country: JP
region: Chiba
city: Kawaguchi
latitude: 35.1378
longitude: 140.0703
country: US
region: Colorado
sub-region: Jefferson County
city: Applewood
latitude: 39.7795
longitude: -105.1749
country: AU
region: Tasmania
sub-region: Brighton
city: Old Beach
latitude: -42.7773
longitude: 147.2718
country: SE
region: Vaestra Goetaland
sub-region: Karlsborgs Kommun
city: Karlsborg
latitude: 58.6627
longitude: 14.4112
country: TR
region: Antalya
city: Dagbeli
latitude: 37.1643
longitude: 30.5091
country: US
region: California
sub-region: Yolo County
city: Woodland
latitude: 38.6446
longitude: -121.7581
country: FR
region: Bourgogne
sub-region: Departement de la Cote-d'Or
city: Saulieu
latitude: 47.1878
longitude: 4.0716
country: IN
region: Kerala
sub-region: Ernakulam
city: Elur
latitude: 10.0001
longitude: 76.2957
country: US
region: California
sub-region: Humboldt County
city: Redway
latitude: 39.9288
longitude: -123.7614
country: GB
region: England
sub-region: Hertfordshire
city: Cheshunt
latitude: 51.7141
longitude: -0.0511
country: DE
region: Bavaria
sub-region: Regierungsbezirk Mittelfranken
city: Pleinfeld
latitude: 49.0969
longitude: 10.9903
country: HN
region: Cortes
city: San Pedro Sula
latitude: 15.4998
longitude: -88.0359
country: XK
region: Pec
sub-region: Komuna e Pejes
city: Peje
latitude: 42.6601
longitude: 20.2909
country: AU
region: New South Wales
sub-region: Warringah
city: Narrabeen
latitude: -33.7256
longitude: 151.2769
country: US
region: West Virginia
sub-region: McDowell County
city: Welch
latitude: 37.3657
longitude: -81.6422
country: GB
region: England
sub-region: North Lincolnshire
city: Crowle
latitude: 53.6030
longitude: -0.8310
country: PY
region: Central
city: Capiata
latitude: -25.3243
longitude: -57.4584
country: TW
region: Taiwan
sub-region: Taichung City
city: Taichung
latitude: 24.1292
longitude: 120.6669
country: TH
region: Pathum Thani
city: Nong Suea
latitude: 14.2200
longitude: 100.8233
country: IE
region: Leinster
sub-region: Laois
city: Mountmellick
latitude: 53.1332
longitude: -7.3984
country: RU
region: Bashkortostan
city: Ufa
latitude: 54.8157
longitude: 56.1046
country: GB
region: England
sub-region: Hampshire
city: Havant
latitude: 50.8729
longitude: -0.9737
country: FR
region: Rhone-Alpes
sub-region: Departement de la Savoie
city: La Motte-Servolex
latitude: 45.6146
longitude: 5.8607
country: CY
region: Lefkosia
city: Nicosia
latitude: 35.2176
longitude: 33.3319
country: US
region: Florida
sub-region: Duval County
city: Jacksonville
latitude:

....

### What is asked:
Take the data from its first line through the line holding "region: Antalya", inclusive, and write those lines out again with "latitude" replaced by "lat" and nothing else changed.

### Exercise response:
country: JP
region: Chiba
city: Kawaguchi
lat: 35.1378
longitude: 140.0703
country: US
region: Colorado
sub-region: Jefferson County
city: Applewood
lat: 39.7795
longitude: -105.1749
country: AU
region: Tasmania
sub-region: Brighton
city: Old Beach
lat: -42.7773
longitude: 147.2718
country: SE
region: Vaestra Goetaland
sub-region: Karlsborgs Kommun
city: Karlsborg
lat: 58.6627
longitude: 14.4112
country: TR
region: Antalya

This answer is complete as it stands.